Les résultats offrent une nouvelle perspective sur ce paysage fascinant, a-t-elle ajouté. Des canyons abrupts de plusieurs centaines de mètres de profondeur, des chutes sèches, des nids de poule géants et des marques d’ondulation font partie des nombreuses caractéristiques remarquables gravées dans le paysage par les inondations massives.

“Quand vous êtes sur place, c’est fou de penser à l’ampleur des inondations nécessaires pour creuser ces canyons, qui sont maintenant secs”, a déclaré Mme Pico.”Il y a aussi d’énormes chutes d’eau sèches – c’est un paysage très frappant.”

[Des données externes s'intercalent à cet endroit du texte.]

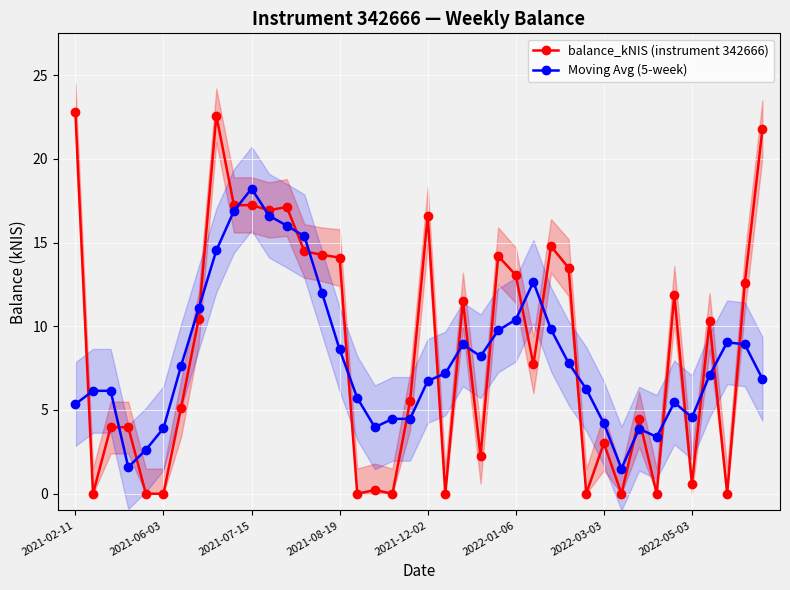

True or false: balance_kNIS (instrument 342666) has more than 2 interior local peaks.

True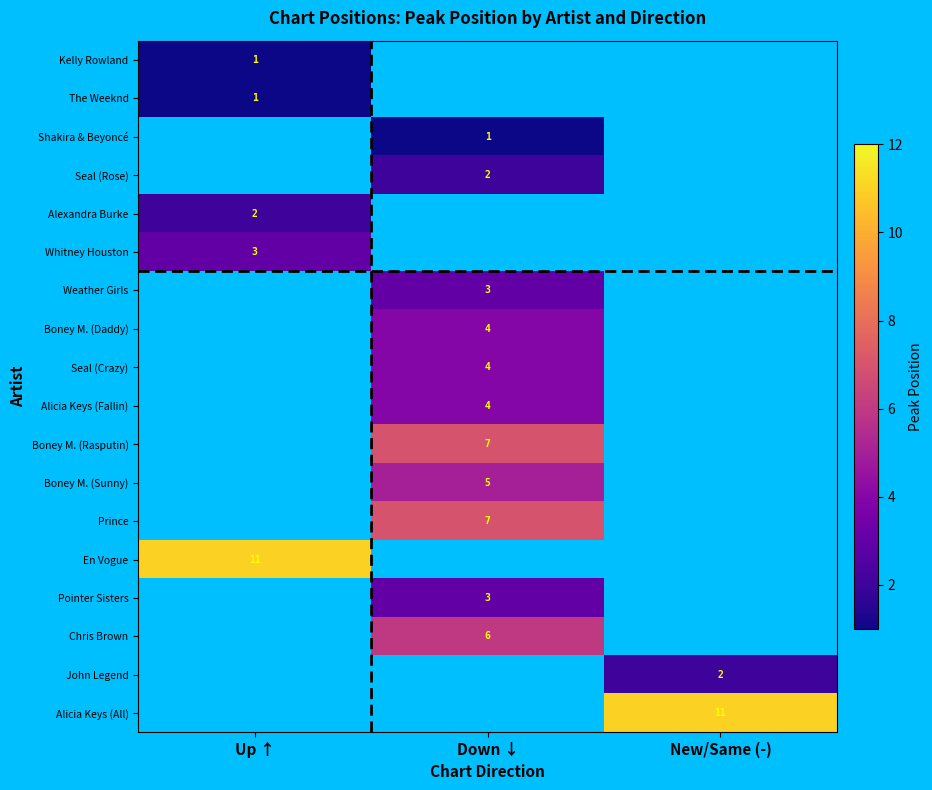

Is it true that Boney M. (Daddy) equals 6 at Down ↓?

False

Elle a également noté que les histoires orales des tribus amérindiennes de cette région font référence à des inondations massives. “Les scientifiques n’ont pas été les premières personnes à se pencher sur ce sujet”, a déclaré Pico. “Des gens ont peut-être même été témoins de ces inondations”.

Référence : “Glacial isostatic adjustment directed incision of the Channeled Scabland by ice-age megafloods” par Tamara Pico, Scott R. David, Isaac J. Larsen, Alan C. Mix, Karin Lehnigk et Michael P. Lamb, 14 février 2022, Actes de l’Académie nationale des sciences.
DOI : 10.1073/pnas.2109502119

Outre Pico, les coauteurs sont Scott David de l’Université d’État de l’Utah, Isaac Larsen et Karin Lehnigk de l’Université du Massachusetts à Amherst, Alan Mix de l’Université d’État de l’Oregon et Michael Lamb de l’Institut de technologie de Californie. Ce travail a été soutenu par la National Science Foundation.